Hi,I have the following problem that i don't know how to start solwing. I want to know if an occurence of my dice throwing outcomes is higher or lower then expected. I'll try to describe the problem as much as i can but if i miss something please feal free to ask. All I am looking for is a kick in the right direction.
let say i have two sets of dices one is black (B) the other is white (W). Now when i throw black dices (let say there are b=8 black dices and w=5 white ones) i get an outcome like this B={2,4,2,1,1,4,5,6 }. Then i throw the white ones and i get W={2,1,1,3,3}. My question is : given that B and W share 3 outcomes (shared outcomes: 1,1,2), is that more or less then expected. how would i start modeling my particular problem. Clearly i have a binom. distr. here but what confuses me is the numbr of dices in B and W.
Is it clear what i am looking for?? So I am interested to know if the intersect of shered outcomes is something that i would expect by chance alone or not.

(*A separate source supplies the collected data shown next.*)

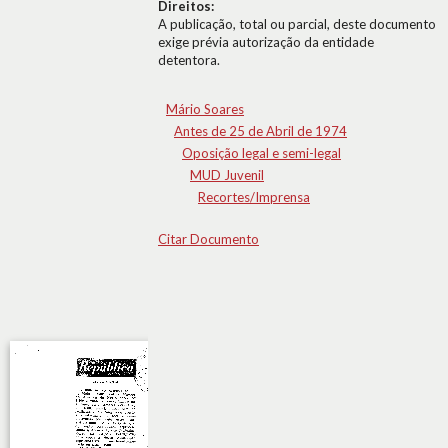
Direitos:
A publicação, total ou parcial, deste documento
exige prévia autorização da entidade
detentora.
Mário Soares
Antes de 25 de Abril de 1974
Oposição legal e semi-legal
MUD Juvenil
Recortes/Imprensa
Citar Documento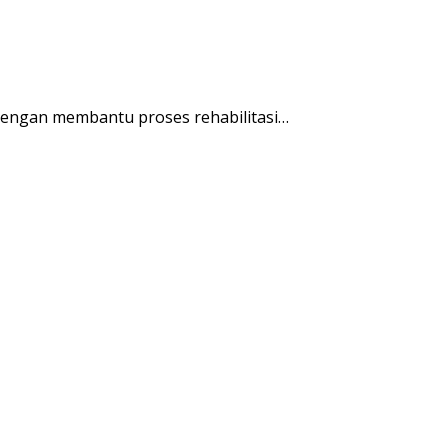
engan membantu proses rehabilitasi…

My model should only depend on b and w. Can someone please help me get started.thank you baxy

ps this is a post similar to the one on MHF but apperently the site as been compromizd so i have reposted it here.

 

[Valkarie]

The best way to start solving this problem is to use a statistical test, such as the chi-squared test. The chi-squared test is used to determine if two variables are statistically significantly associated with one another. In this case, you would use the chi-squared test to compare the number of shared outcomes between B and W against the expected number of shared outcomes, based on the total number of dices in each set. You would calculate the expected number of shared outcomes by multiplying the probability of an outcome in B with the probability of an outcome in W. For example, if there were 8 black dices and 5 white dices, the probability of a shared outcome would be 8/13 * 5/13 = 0.35. This would give you the expected number of shared outcomes. Then you would compare this expected number of shared outcomes against the actual number of shared outcomes. If the actual number is greater than the expected number, then it means that the occurrence of the shared outcomes is higher than expected, and vice versa. You can then use the chi-squared test to determine if the difference is statistically significant.